La femme écarta les mains.
« Je l’ignore. Mais si tu éprouves le moindre doute, ne prends pas le risque. Tu n’as pas à faire cela pour moi. Parménion sera bientôt là et votre vie commune sera emplie de bonheur. »
Dérae tendit brusquement la main vers sa jumelle.
« Essayons », décida-t-elle.
La femme eut l’air surprise.
« Pourquoi fais-tu cela ?
— N’en ferais-tu pas autant pour moi ? » Un sourire.
« Si, bien sûr. »
Leurs deux mains se joignirent et la lumière disparut.
La lune baignait de nouveau Dérae de sa clarté argentée. Spectres et voix avaient disparu. Inspirant profondément, la jeune reine ouvrit grandes les portes de sa mémoire.
Elle resta un instant interdite. Son passé bifurquait devant elle et deux histoires distinctes s’offraient à ses yeux. Elle revit son enfance dans la Sparte de l’Enchantement, mais aussi sous les traits d’une jeune femme dans le monde de Parménion. Les années s’écoulèrent avec une grande rapidité, la conduisant de l’adolescence aux premières manifestations d’arthrose, et les douleurs qui avaient émaillé son vieil âge se manifestèrent de nouveau tandis qu’elle revivait la disparition graduelle de ses pouvoirs. Mes pouvoirs ? Mais je n’en ai jamais eu ! s’étonna-t-elle. Bien sûr que si, se rappela-t-elle aussitôt. Tamis m’a permis de les développer quand je suis arrivée au temple. Mais il m’a fallu faire le sacrifice de mes yeux pour les acquérir.
Je n’ai jamais été aveugle ! Une panique soudaine menaça de la submerger, mais les souvenirs continuèrent de l’emplir, protégeant son esprit comme son corps l’avait été par les couvertures douillettes de son enfance. Laquelle suis-je ? s’interrogea-t-elle sans obtenir de réponse.
Tous ces souvenirs lui appartenaient, et elle savait que c’était eux qui déterminaient l’identité de chaque individu.
Elle ne se rappelait pas seulement les années qu’elle avait passées à soigner les malades et les blessés, mais aussi les émotions et les rêves qui avaient été les siens au cours de cette période.
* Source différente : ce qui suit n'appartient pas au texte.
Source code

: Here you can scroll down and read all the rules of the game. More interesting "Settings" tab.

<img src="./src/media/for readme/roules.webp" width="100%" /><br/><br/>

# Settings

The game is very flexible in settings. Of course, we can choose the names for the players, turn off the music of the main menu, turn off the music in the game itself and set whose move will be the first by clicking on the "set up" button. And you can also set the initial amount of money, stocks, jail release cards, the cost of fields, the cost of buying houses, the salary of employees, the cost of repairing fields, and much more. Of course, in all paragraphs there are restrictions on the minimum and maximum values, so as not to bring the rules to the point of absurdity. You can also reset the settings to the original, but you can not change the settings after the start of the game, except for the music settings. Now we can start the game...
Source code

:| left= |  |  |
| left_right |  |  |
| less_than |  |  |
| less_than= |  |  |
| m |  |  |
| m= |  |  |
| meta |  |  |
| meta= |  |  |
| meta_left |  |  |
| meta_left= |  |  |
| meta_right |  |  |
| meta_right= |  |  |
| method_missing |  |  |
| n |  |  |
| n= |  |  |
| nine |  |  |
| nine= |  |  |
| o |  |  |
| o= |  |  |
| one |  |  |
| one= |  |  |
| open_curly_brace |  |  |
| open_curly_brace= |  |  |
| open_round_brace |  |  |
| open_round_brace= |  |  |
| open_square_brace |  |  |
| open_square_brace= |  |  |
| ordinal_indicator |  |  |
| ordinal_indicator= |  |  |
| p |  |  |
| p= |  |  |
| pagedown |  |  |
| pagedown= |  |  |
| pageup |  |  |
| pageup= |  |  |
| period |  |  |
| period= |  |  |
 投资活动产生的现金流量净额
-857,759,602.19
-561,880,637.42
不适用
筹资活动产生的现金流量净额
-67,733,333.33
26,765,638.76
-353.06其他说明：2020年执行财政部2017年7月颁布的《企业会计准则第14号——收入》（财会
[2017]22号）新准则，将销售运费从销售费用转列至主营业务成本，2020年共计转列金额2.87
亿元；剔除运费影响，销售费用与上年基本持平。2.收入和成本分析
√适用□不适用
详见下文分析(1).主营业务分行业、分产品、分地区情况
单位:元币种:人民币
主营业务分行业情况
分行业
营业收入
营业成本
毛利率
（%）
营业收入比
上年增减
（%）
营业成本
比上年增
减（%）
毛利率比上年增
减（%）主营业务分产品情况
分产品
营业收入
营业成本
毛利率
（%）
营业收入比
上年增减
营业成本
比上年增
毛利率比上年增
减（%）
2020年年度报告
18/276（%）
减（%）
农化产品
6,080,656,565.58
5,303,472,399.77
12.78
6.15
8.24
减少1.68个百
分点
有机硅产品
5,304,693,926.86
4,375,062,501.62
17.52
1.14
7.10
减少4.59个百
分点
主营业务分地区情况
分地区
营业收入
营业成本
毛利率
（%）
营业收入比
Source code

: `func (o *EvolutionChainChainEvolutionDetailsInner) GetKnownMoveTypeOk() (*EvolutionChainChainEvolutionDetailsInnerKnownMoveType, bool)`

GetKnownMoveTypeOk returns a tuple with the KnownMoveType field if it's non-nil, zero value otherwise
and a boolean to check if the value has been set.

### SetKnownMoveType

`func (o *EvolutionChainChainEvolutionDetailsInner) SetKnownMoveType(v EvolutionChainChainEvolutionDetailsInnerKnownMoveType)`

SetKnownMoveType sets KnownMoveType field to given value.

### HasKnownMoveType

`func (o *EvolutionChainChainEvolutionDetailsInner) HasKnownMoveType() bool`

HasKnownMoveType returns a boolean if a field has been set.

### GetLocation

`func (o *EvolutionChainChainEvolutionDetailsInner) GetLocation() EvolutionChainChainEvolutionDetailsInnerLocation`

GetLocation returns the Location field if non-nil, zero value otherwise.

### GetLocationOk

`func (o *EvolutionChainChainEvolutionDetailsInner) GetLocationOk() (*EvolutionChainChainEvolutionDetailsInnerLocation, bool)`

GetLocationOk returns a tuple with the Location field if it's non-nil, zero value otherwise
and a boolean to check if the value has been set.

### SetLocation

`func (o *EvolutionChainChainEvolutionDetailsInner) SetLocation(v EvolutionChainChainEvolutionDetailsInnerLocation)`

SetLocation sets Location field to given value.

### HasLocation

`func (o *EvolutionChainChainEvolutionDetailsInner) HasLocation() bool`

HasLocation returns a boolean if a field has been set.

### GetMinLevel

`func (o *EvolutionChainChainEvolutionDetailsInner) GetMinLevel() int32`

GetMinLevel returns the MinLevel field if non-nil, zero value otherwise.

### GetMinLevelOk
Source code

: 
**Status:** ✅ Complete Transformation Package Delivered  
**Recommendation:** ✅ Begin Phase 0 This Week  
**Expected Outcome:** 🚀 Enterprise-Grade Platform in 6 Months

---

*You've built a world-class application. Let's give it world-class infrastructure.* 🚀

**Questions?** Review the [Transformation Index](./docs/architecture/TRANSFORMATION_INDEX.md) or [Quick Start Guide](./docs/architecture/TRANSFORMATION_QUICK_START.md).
Et pourtant, dans le même temps, elle se remémorait avec autant d’aisance son existence de reine de Sparte avec le premier Parménion et sa jeunesse en compagnie de Léonidas.
« Laquelle ? » répéta-t-elle.
Baissant les yeux, elle avisa une petite fleur blanche aux pétales fanés. Instinctivement, elle en approcha la main, paume ouverte, et la fleur morte reprit vie, retrouvant une corolle épanouie. Aussitôt, toute confusion disparut de l’esprit de la jeune femme.
« Nous ne faisons qu’Une, murmura-t-elle. Nous sommes Dérae. »
Sa brève panique laissa la place à une délicieuse attente. Tournant la tête sur le côté, elle reprit sa contemplation silencieuse des piliers de granit.
À cet instant, une lueur dorée naquit au cœur du Portail et un homme jeune et élancé apparut au sommet de la colline.